Second, affirming the district court, the court held that the Bureau did not violate the Reclamation Act or CVPIA § 3411(a) by implementing the flow augmentation release without obtaining a modification in its water rights permits prior to reallocating water to a new place of use. Because the Klamath River is not listed as an approved place of use, plaintiffs argued that the defendants were required to modify the state water right permits. The court disagreed because California Fish & Game Code § 5937 creates an exception to the permit change requirement that not only allows, but also requires, the Bureau to allow sufficient water to pass the Lewiston Dam to maintain the fish below the dam. Thus, the Ninth Circuit affirmed the district court’s holding that, because the 2013 flow augmentation release fell under the section 5937 exception, the Bureau did not violate the Reclamation Act or CVPIA § 3411(a).

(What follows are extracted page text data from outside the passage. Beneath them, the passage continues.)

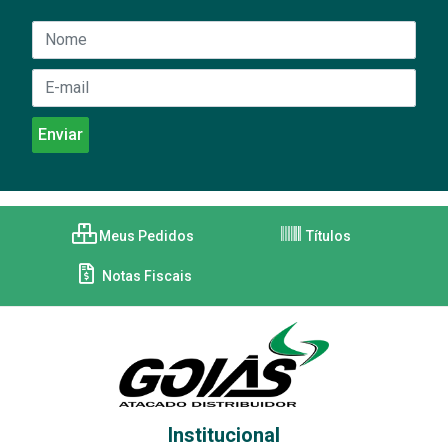
Meus Pedidos
Títulos
Notas Fiscais
Institucional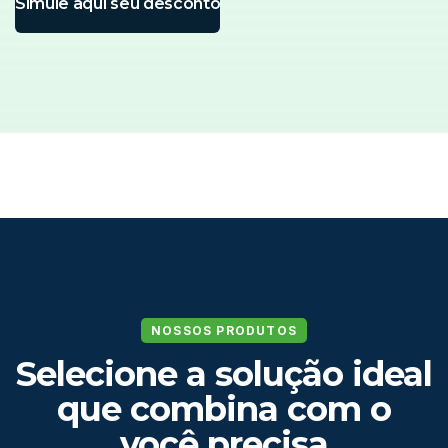
Simule aqui seu desconto
NOSSOS PRODUTOS
Selecione a solução ideal
que combina com o
você precisa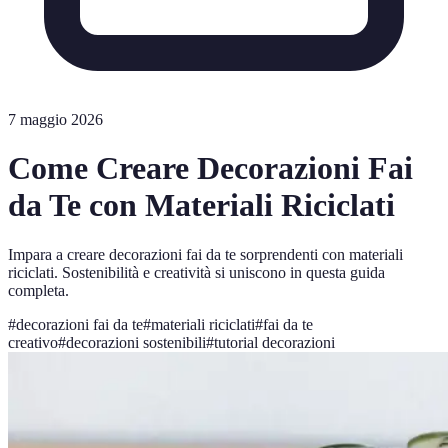
7 maggio 2026
Come Creare Decorazioni Fai
da Te con Materiali Riciclati
Impara a creare decorazioni fai da te sorprendenti con materiali
riciclati. Sostenibilità e creatività si uniscono in questa guida
completa.
#
decorazioni fai da te
#
materiali riciclati
#
fai da te
creativo
#
decorazioni sostenibili
#
tutorial decorazioni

Third, affirming the district court, the court held that the flow augmentation release did not violate CVPIA § 3406(b)(23), which sets a minimum and maximum amount of water that the Bureau may release for the Lewiston Dam, because section 3406(b)(23) is geographically limited to the Trinity River basin. Thus, any water released to aid areas outside the Trinity River basin is not subject to the water release schedule, including the maximum cap of water that can be released.
Finally, the court did not reach the merits of the ESA claim because the plaintiffs did not have standing.
Notwithstanding this year’s wet winter and the Governor’s recent declaration that the California drought emergency is over, it is likely that the “fish vs. human” battle for water will continue in the coming years. The California environmental attorneys at Bick Law LLP will continue to monitor litigation regarding the competing demands for water in the West.